We’re all getting a 5% pay cut this month, and perhaps for the next few months as well! I know this is an exaggeration but recent inflation figures seem to imply so: our purchasing power is being eroded by higher prices these days. I reckon the best way to fight inflation, as we all know, is to be frugal and spend less. But what if we do need to spend? Well, I certainly believe there’s a smart way to shop and a not-so-smart way. So, I’ve been doing some reading and applying some of the tips and tricks in the “smart money tips” books I’ve been devouring:
Haggle: Bargaining for a lower price just doesn’t seem to be a very Singaporean thing. I know because I found it so difficult to do so when I first stayed in China. Bargaining was the norm there at fresh food markets, small goods stores and copy or fake branded goods markets but we Singaporeans were always so shy about it. I learnt a thing or two from my friends of other nationalities. As long as you’re firm and polite all the way through the haggling, it really can be a very good way to save a few bucks.
I tried this recently when shopping for a piano teacher for my 2 kids. I did my own internet research first and requested for a lowering of rates based on the lowest rates quoted. The teacher eventually agreed to reduce her price. Hey, bargaining actually works in Singapore! Try it out especially for services and small shops. If they won’t budget on price, ask to throw in a freebie. You may be pleasantly surprised.
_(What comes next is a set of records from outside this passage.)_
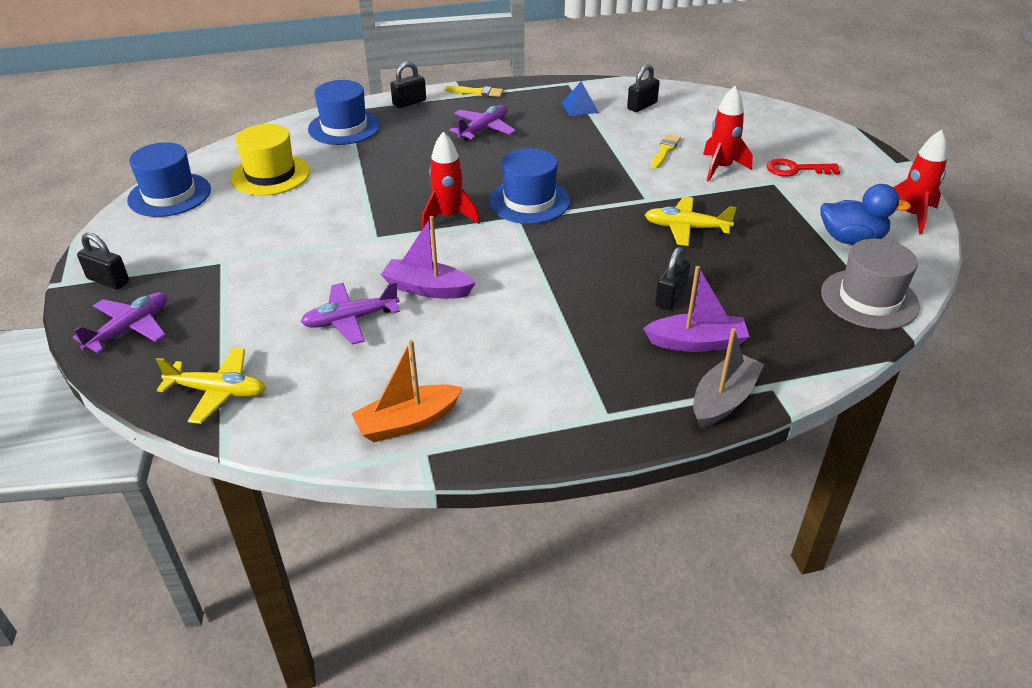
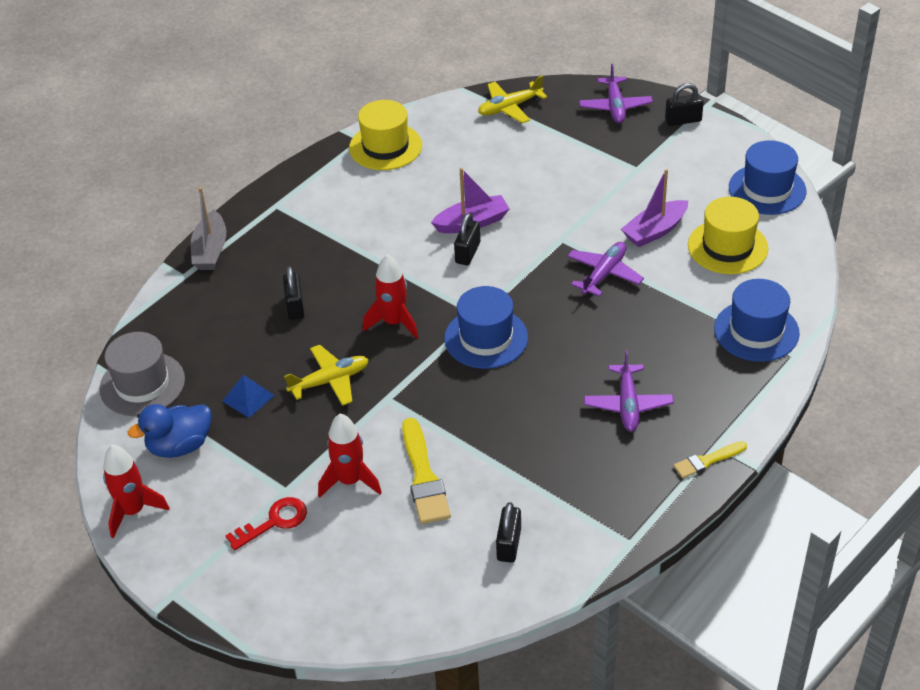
camera: 145 degrees right, 5 degrees up
purple plane [301,281,400,345] -> purple plane moved to [567,242,644,297]
orange boat [351,340,463,442] -> yellow hat [349,100,422,170]
black padlock [390,62,426,108] -> black padlock moved to [454,213,480,265]
red rocket [422,132,480,229] -> red rocket moved to [363,254,418,339]
blue pyramid [562,81,599,116] -> blue pyramid moved to [222,375,275,418]
purple boat [643,266,750,352] -> purple boat moved to [621,169,688,247]
yellow brush [651,134,681,168] -> yellow brush [402,418,451,524], size x1.68

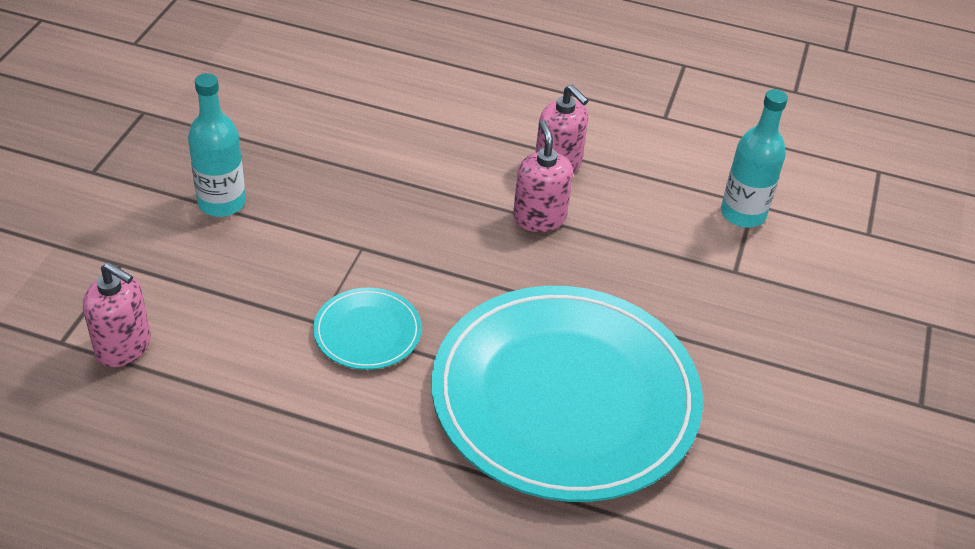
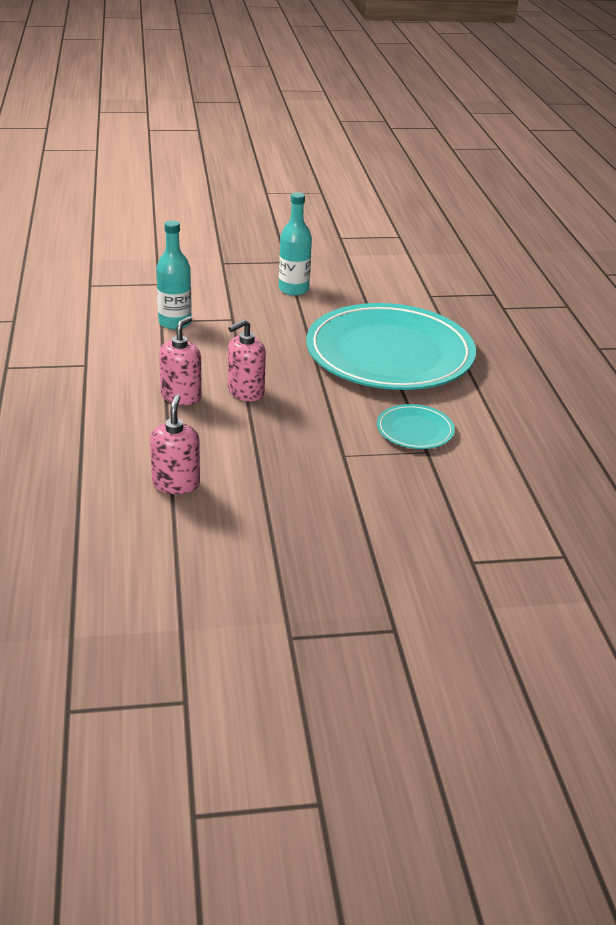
camera: 115 degrees left, 10 degrees down
pink soap dispenser [83,262,151,367] -> pink soap dispenser moved to [150,394,200,494]
turquoise bottle [188,73,246,217] -> turquoise bottle moved to [279,192,312,296]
Stock ahead: If you’re like me and don’t really like window shopping, this is something that might work. Make a list of friends or relatives whom you have to buy presents for, be it for birthdays, mother’s days or the like. Shop at genuine sales and stock up ahead when you see something that the potential recipient might like. Please don’t wait till the day before. You’d probably end up with something expensive and very run-of-the-mill. This can apply to bulk purchase of non-perishable household goods, granted of course you don’t mind the storage. However, if you’re like me and may forget what you’ve bought, it might not work.
Try out first: Remember the gym membership or facial package you bought that was used only once in a blue moon? Or maybe the newest gadget that has been lying around untouched? When buying something that involves a change in your lifestyle, always try it out first to see if it’s really for you. This is especially true for services. Be brutally honest and don’t buy something just because everyone else has it. You may even consider paying for the trial but request that the payments be used to offset the full package if you eventually take it up.
Don’t buy it: Being “face-loving” Asians, we often scoff at using hand-me-downs or borrowing something. Let’s face it – recycling is big in many developed countries. Thrift markets and even toy recycling centres are thriving in the United States and Europe. We are seriously lagging behind on this concept. When you need the occasional camping tent or sleeping mat, don’t just buy it. Open your mouth and ask around. A friend or relative may be able to loan it to you just for that one-off camping trip your child has to go.
Whenever I want to spend money on something, I will allow myself a week or two to question if it can really provide me the joy or value that I think it would. Can something else I already have provide me with the same? Maybe there’s a masochistic streak in me, but I find it rather enjoyable challenging myself!
So, in it all, I hope you have fun too! Life’s a drab if you keep counting every penny.